Alıntı —
>>>
Yüce rabbimizin insan hayatına koymuş olduğu anlam ve değeri, insan bizzat kendi eliyle anlamsızlaştırdı ve değersizleştirdi…
Rengârenk güller ile bezenmiş mis gibi kokan bir yolu ve istikameti bırakarak, pisliklerin olduğu, çok berbat kokan yollarda istikametsiz bir şekilde seyrüsefer eylemeyi tercih etti…
İnsan öyle alıştı ki o batıl yola, artık ne pislikleri görüyor gözü, ne de pis kokuları alıyor burnu…
İnsan, dünya ve dünyalıklar uğruna neslini bile kaybetmeyi göze aldı. Evlatlarının batıl yolda helak olmasını bile önemsemedi… Maalesef önemsemiyor da…
Eğlence, özgürlük, kadın hakları, hayvan hakları, çevre sevgisi gibi argümanlar ile öyle geldiler ki üzerimize, anlayamadık düştüğümüz gayya kuyularını… Bir de bunları Moda ve müzik ile desteklediler de aldılar bizi bizden… Kopardılar bizi kuvve-i maneviyemizden. Geride elimizde ne kaldı demeyin, çünkü hiçbir şey kalmadı!
<<<
Veri kümesi —
>>>
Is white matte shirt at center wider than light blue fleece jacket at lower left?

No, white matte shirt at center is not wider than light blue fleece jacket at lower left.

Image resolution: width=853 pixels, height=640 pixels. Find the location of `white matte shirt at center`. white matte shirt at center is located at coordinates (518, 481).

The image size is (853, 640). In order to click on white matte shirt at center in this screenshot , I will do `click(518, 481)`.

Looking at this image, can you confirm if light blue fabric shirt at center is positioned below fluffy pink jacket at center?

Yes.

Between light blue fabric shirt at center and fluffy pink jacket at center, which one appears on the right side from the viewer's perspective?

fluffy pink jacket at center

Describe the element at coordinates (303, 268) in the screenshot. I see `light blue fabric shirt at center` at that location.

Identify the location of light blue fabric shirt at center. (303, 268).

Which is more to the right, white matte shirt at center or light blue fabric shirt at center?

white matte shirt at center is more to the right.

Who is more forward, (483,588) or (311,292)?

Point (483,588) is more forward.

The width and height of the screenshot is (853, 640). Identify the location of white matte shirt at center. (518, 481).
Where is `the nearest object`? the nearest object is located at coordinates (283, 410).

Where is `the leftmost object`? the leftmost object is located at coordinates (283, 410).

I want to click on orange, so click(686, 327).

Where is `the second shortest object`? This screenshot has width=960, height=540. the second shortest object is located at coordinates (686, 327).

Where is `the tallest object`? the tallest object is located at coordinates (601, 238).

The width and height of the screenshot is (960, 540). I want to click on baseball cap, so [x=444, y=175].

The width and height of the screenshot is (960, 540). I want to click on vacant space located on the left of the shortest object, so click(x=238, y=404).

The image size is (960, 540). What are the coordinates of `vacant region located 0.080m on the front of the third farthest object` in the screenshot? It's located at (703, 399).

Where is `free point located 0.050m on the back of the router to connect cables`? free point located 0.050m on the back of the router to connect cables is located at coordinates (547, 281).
<<<
Görev listesi —
**A)** Alıntıdaki "Yüce rabbimizin insan" ile "hiçbir şey kalmadı!" arasını, ikisi de dahil, yeniden yaz ve "mis gibi" ifadesini "güzel" ile değiştir.
**B)** İnsanın manevi değerlerden kopuşunu anlatan metni kaldığı yerden sürdür.

Görevlere göre yanıtlar —
**A)**
Yüce rabbimizin insan hayatına koymuş olduğu anlam ve değeri, insan bizzat kendi eliyle anlamsızlaştırdı ve değersizleştirdi…
Rengârenk güller ile bezenmiş güzel kokan bir yolu ve istikameti bırakarak, pisliklerin olduğu, çok berbat kokan yollarda istikametsiz bir şekilde seyrüsefer eylemeyi tercih etti…
İnsan öyle alıştı ki o batıl yola, artık ne pislikleri görüyor gözü, ne de pis kokuları alıyor burnu…
İnsan, dünya ve dünyalıklar uğruna neslini bile kaybetmeyi göze aldı. Evlatlarının batıl yolda helak olmasını bile önemsemedi… Maalesef önemsemiyor da…
Eğlence, özgürlük, kadın hakları, hayvan hakları, çevre sevgisi gibi argümanlar ile öyle geldiler ki üzerimize, anlayamadık düştüğümüz gayya kuyularını… Bir de bunları Moda ve müzik ile desteklediler de aldılar bizi bizden… Kopardılar bizi kuvve-i maneviyemizden. Geride elimizde ne kaldı demeyin, çünkü hiçbir şey kalmadı!

**B)**
Manevi duygular atılınca bir tarafa, kaldık bin bir bela ile baş başa…
Hastanelere, 12 ila 19 yaş arası dört yüz bin kız evladımız erkek olmak için başvurmuş… Kimin umurunda? Herkes özgür ve özgürlük bize modernizm(!) getirecek ya…
Cerrahpaşa’ya iki bin yedi yüz erkek evladımız kadın olmak için başvurmuş… Kimin umurunda? Nasıl olsa seküler hayatın dibine vurmuşuk ve de LGBT denilen hain planın içine düşüvermişik…
Ne gam ne keder?
Ey seküler hayat, gölgende bize de bize de yer ver!
Evlatlarımızın bir kısmı ateist olmuş bir kısmı deist… Diğer kısmı da deist ve ateist olmaya namzet… Olsun dünya dönüyor ya gerisi önemli değil… Hayat özgürlükler(!) içinde devam ediyor. Müslümanız ama özgürüz elhamdülillah…
Hem de ne özgürlük!
Açık saçık giyinmede özgürüz, konuşmada özgürüz, yalan söylemede özgürüz, gıybet etmede özgürüz, içki içmede özgürüz, zinaya gitmede özgürüz… Özgür de özgürüz vesselam…
Toplumun temelinde dinamit patlamış, aileler dağılıyor… Ama olsun biz özgürüz… Çocuklar, anne babaları hayatta olmasına rağmen ayrıldıkları ya da ayrı yaşadıkları için yetim ve öksüz kalıyor… Ama olsun biz yine de özgürüz… Anne baba özgür yaşasın da önemli değil çocuklar…
Tüm bu özgürlük yalanları içinde insanımızın son durumu ise şu:
“Özgürlük, özgürlük derken battık çamura/ Olsun sen yine de selam söyle seküler hayata…”
Neydi Özgürlük?
“Şeytanın ve şeytandan daha tehlikeli olan nefsin esaretinden kurtulup, insanın fıtratına uygun kriterler ile yaşamaktır özgürlük”
Laikliğe aykırı bir özgürlük tanımı oldu galiba…
O zaman laikliğe uygun bir özgürlük tanımı yapalım.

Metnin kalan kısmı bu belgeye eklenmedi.